Olympic legend Lee Evans to undergo surgery for brain tumor

Originally published by the San Jose Mercury News Dec. 22, 2011.

By Elliott Almond

Lee Evans, a 1968 Olympic champion and member of the famed “Speed City” runners from San Jose State, is scheduled to have brain surgery Thursday, this newspaper has learned.

Evans, 63, has a large tumor in the pituitary gland area of his brain, according to an email circulated to Olympians from the Mexico City Games. Former Speed City star John Carlos said Evans had suffered from an aneurysm, a weakening in a part of the wall of an artery that supplies blood to the brain.

“All of our teammates want to go out and say some prayers,” Carlos said. “There’s not too much we can do but pray.”

Evans, who lives in Nigeria, was visiting his sister in the Bay Area when the problem was discovered. “It is a blessing he is here in the United States,” Carlos added.

Evans, an Overfelt High alum, has been trying to raise capital to build a school in Liberia, the subject of a story last year in the Mercury News. The sprinter-turned-track coach said at the time he had purchased 13 acres outside of the Liberian capital of Monrovia to build a school.

Evans wanted to sell his Olympic gold medals in the 400 meters and the 1,600 relay in Mexico City to raise $250,000 for a school. He wants to dedicate the facility to his wife, Princess, a former Liberian refugee who grew up without formal education.

“I don’t need the medals,” he said. “I need money to build the school.”

Evans recently decided to start a commercial farm as a way to pay for the school. Last week, he went to Kentucky to visit ’68 Olympian Tom Lough — a modern pentathlete — who introduced him to local farmers.

Evans began working for the United Nations in Africa after resigning as track and cross-country coach at the University of South Alabama in 2008. He is semiretired but continues to coach kids in southern Nigeria.

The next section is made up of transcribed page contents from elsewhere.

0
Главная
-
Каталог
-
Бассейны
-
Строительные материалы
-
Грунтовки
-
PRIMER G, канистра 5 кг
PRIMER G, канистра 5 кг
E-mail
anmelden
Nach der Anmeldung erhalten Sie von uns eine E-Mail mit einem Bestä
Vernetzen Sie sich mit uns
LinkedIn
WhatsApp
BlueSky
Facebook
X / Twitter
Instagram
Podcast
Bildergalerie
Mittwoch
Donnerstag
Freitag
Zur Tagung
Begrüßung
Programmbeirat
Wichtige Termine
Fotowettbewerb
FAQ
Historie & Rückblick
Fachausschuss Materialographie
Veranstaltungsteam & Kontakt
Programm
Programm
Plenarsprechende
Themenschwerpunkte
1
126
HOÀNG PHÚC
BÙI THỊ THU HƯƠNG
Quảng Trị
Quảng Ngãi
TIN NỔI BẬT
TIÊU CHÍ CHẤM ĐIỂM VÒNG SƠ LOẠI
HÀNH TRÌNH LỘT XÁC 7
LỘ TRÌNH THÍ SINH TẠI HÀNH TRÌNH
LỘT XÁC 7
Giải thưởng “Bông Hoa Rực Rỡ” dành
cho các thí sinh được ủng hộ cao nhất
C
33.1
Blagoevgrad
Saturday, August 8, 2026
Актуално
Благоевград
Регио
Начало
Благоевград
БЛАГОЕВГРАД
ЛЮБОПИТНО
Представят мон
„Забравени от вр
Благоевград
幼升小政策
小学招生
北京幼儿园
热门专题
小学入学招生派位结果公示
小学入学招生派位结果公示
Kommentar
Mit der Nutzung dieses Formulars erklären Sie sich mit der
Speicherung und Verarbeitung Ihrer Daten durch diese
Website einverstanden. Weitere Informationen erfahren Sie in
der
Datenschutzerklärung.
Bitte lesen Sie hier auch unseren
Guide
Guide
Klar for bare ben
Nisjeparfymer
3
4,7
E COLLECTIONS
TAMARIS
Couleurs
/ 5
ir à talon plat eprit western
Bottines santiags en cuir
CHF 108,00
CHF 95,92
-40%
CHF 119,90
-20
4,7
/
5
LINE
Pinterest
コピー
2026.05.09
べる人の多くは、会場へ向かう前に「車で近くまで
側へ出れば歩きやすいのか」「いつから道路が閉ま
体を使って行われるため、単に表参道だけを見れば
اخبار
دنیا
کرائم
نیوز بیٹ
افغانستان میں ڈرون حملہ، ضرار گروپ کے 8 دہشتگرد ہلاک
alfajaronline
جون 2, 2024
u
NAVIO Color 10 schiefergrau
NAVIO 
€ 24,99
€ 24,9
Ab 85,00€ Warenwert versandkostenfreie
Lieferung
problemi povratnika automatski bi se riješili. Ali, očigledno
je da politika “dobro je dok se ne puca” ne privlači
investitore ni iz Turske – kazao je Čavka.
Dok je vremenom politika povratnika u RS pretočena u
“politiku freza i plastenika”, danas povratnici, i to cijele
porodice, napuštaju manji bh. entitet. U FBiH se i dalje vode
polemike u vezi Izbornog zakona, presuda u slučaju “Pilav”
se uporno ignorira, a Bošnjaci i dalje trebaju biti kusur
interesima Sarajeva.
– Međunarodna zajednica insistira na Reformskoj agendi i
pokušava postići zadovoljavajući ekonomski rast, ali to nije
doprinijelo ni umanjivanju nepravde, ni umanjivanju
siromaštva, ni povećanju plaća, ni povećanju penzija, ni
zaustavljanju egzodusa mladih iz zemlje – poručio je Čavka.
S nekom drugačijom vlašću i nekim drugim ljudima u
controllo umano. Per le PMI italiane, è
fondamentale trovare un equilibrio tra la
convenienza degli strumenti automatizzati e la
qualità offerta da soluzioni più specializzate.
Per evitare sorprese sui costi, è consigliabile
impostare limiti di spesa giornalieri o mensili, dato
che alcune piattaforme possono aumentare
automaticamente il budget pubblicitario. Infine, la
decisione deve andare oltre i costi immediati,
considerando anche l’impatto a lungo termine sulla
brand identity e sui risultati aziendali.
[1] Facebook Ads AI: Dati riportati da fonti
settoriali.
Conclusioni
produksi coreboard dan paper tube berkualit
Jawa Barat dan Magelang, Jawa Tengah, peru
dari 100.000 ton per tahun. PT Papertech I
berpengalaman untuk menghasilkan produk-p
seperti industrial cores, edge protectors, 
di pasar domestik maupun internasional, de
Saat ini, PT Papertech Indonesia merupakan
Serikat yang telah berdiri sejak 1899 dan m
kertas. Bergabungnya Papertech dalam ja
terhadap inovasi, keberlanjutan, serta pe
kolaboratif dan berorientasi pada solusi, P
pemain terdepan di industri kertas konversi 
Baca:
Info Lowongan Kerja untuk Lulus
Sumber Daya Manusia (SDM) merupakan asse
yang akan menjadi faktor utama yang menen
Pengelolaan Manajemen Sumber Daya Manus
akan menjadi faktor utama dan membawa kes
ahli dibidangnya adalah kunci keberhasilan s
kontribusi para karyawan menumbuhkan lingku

Evans’ social consciousness matured in the late 1960s at San Jose State, where many “Speed City” sprinters were as concerned with racial discrimination as with winning medals. In Mexico City, Spartans sprinters Tommie Smith and Carlos finished first and third in the 200 meters, then entered Olympic history with their controversial protest during the medal ceremony.

Evans had planned a similar protest the next day after becoming the first person to run faster than 44 seconds in the 400 meters. He wore a black beret symbolic of the militant Black Panther Party on the podium. But he didn’t wear his black glove or black socks as Smith and Carlos did the day before.